Source data:
------------------------------------

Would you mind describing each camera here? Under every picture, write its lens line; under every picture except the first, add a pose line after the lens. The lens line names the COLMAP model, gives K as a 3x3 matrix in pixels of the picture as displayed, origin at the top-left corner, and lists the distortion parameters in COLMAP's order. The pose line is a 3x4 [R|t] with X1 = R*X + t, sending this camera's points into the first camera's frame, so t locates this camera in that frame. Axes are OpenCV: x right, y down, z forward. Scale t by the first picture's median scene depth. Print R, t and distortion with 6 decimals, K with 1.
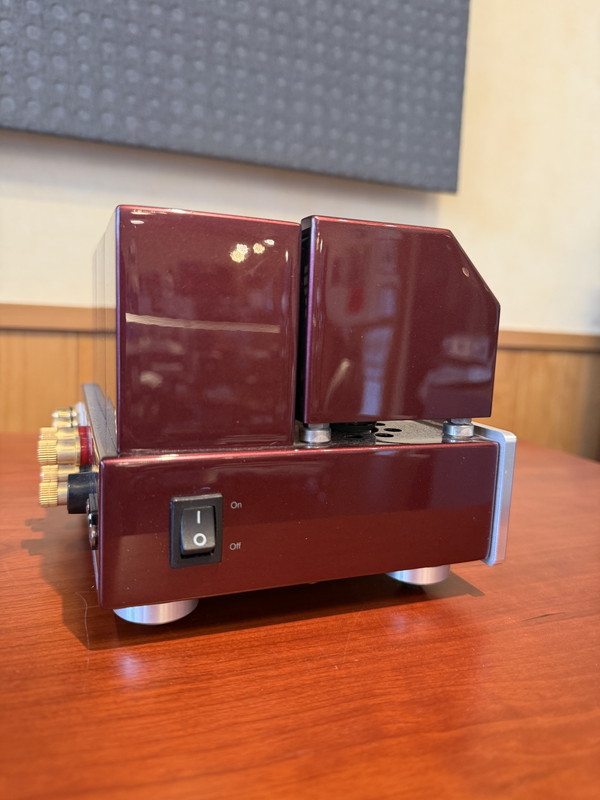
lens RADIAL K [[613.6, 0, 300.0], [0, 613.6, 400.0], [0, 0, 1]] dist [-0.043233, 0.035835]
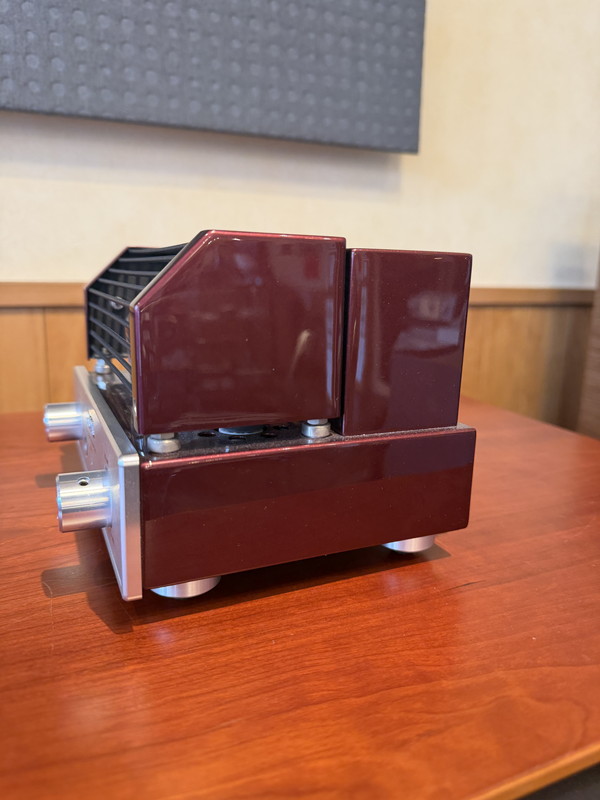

------------------------------------

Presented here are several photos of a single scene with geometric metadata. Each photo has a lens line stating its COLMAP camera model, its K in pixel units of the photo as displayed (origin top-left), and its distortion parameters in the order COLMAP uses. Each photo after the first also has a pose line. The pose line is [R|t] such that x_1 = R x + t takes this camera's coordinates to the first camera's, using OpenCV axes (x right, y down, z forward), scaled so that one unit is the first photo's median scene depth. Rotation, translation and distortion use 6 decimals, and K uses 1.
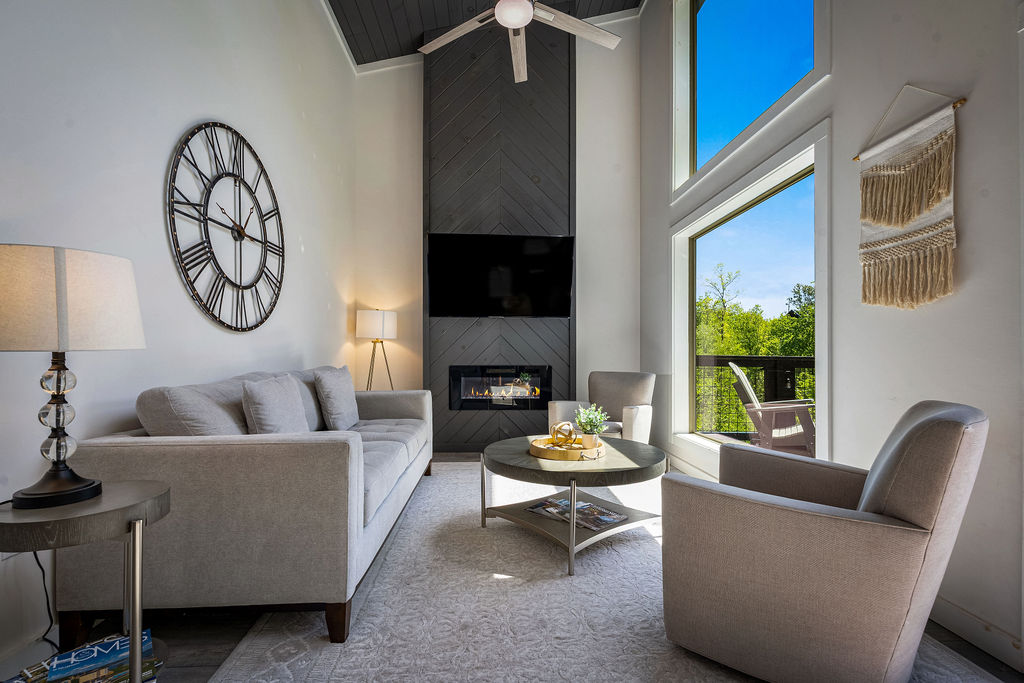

------------------------------------

Exercise brief: Arrange the listing from the line with "Would you mind" to the line with "lens RADIAL K" as a two-column CSV with the headers text and answer, one row for each text paired with its answer, each in a single quoted field with line breaks turned into spaces. Leave the pictures out.

Response for this exercise:
text,answer
"Would you mind describing each camera here? Under every picture, write its lens line; under every picture except the first, add a pose line after the lens. The lens line names the COLMAP model, gives K as a 3x3 matrix in pixels of the picture as displayed, origin at the top-left corner, and lists the distortion parameters in COLMAP's order. The pose line is a 3x4 [R|t] with X1 = R*X + t, sending this camera's points into the first camera's frame, so t locates this camera in that frame. Axes are OpenCV: x right, y down, z forward. Scale t by the first picture's median scene depth. Print R, t and distortion with 6 decimals, K with 1.","lens RADIAL K [[613.6, 0, 300.0], [0, 613.6, 400.0], [0, 0, 1]] dist [-0.043233, 0.035835]"